Meine Glieder gehorchen mir noch nicht. Wie eine Greisin rolle ich mich auf die andere Seite in meinem Bett. Es riecht nach dieser Nacht, als hätte es Tage in einer Kneipe gestanden. Ich habe es nicht geschafft, mir die Klamotten auszuziehen!
Geschafft schlafe ich wieder ein, um irgendwann mitten in einer der sonnigsten Stunden zu erwachen. Die Sonne kitzelt mich, es ist warm und sehr angenehm.
Ich stehe auf und gehe ins Bad. Auf dem Weg dorthin streife ich meine Sachen ab und ziehe eine Kleiderspur durch die Wohnung.
Unter der Dusche stehend rieselt das wohltuende Naß an mit entlang und langsam holen mich die Geschehnisse des Tages zuvor wieder ein. "Ich möchte verwöhnt werden, zaghaft, lange, fordernd und nach mir die Sinnflut...", bat ich ihn.
Wir hören die Musik... mystisch In Existence, Kiato... wunderschön! Kaum merklich bewege ich mich im Takt der Musik und sanft schlägt er mit der Hand gegen meine Schenkel. Dann reißt er mich an sich und ich spüre nur noch einen Schmerz. Ich starre ihn an und denke, wie gerne würde ich ihm jetzt irgendwo meine Fingernägel hineinbohren und mich an ihm festbeißen, schließlich hat er gerade seine Zähne in mein Fleisch geschlagen. Meine Schulter schmerzt. Erregend, erregt, süßlich, süß!
"Ich freue mich, wenn Du Dich freust", flüstere ich ihm zu. "Ich lächle, wenn Du glücklich bist, bin traurig, wenn Du weinst. Wenn Du sprichst, schweige ich, warte, so Du es willst, und komme, wenn Du mich rufst. Kannst Du Dir vorstellen, wie es mir heute geht?"
Er lächelt nur.
Ich weiß jetzt, daß ich nicht - wie angenommen - schon den ganzen Tag so aufgeregt gewesen bin, nein ich war erregt bei dem Gedanken, dich zu treffen, sehr erregt, unglaublich sogar! Und ich fragte mich, wohin mit mir und diesem Gefühl, daß sich bei jedem neuen Gedanken an uns noch mehr verstärkte. Wohin?
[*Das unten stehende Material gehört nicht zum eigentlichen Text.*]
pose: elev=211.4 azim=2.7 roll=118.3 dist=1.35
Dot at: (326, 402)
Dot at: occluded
Das ist einer dieser Momente, wo ich denke: So, hier bin ich! Pack mich am Nacken, an den Armen, irgendwo... ! Kannst Du Dir vorstellen, wie schön das alles ist?"
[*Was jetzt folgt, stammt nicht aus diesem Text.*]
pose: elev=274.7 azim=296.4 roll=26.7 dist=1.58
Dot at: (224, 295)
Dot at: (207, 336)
Er geht zum Tisch und nimmt die Kerze aus dem Glas.
"Schau und fühle, wie hell und warm das Licht ist. Leg dich ins Bett."
Der erste Tropfen Wachs fällt auf mein Bein und es gleicht der Begegnung mit einer Nadel, die die Haut berührt, jedoch nicht sticht.
Ich lächle!
Es tropft weiter. Immer höher am Bein entlang. Tropfen für Tropfen fällt auf mich herab.
Auf den Bauch, meine Brüste.
Und anfänglich kaum spürbar macht sich ein Gefühl in mir breit, ein unbeschreibliches, daß ich erst nach Minuten merke, wie sich alles in mir anspannt und entspannt, wie sich er der erste kleine Faden zwischen meinen Beinen seinen Weg bahnt.
"Ich möchte, daß ich fühlen kann, wie es ist, wenn du deine Hände nach mir ausstreckst und nach meinen Brustwarzen greifst."
Daß im Fernsehen ein beschissener Film läuft, nehmen wir schon nicht mehr wahr. Ich bin total... verrückt! Er ist verrückt!
Ich nehme ihn, lecke an ihm, knabbere an ihm, dem Mann. Mein Lieber! Und ich beiße in die Decke unter mir, in das Kissen über mir, in seinen Arm. Bis er schreit. Ein letztes Mal betrachtet er mich wohlwollend, dann verschwindet er in mir. Ich stöhne auf.
Ich bin verschwitzt. In den Kniekehlen und unter meinen Brüsten. Ich bin aufgewühlt und plötzlich greift er nach meinen Haaren und zieht meinen Kopf ganz dicht zu sich heran. Ich bäume mich auf, krümme mich, ich genieße das. Ich genieße schon wieder ihn!
Die Nacht der Verrückten endet irgendwann und als ich am Morgen aufstehe und mich im Wohnzimmer in den Sessel fallen lasse sehe ich, wie voll der Aschenbecher ist. Übervoll. Graue Asche liegt auf dem Glastisch, der verschmiert und zerkratzt ist.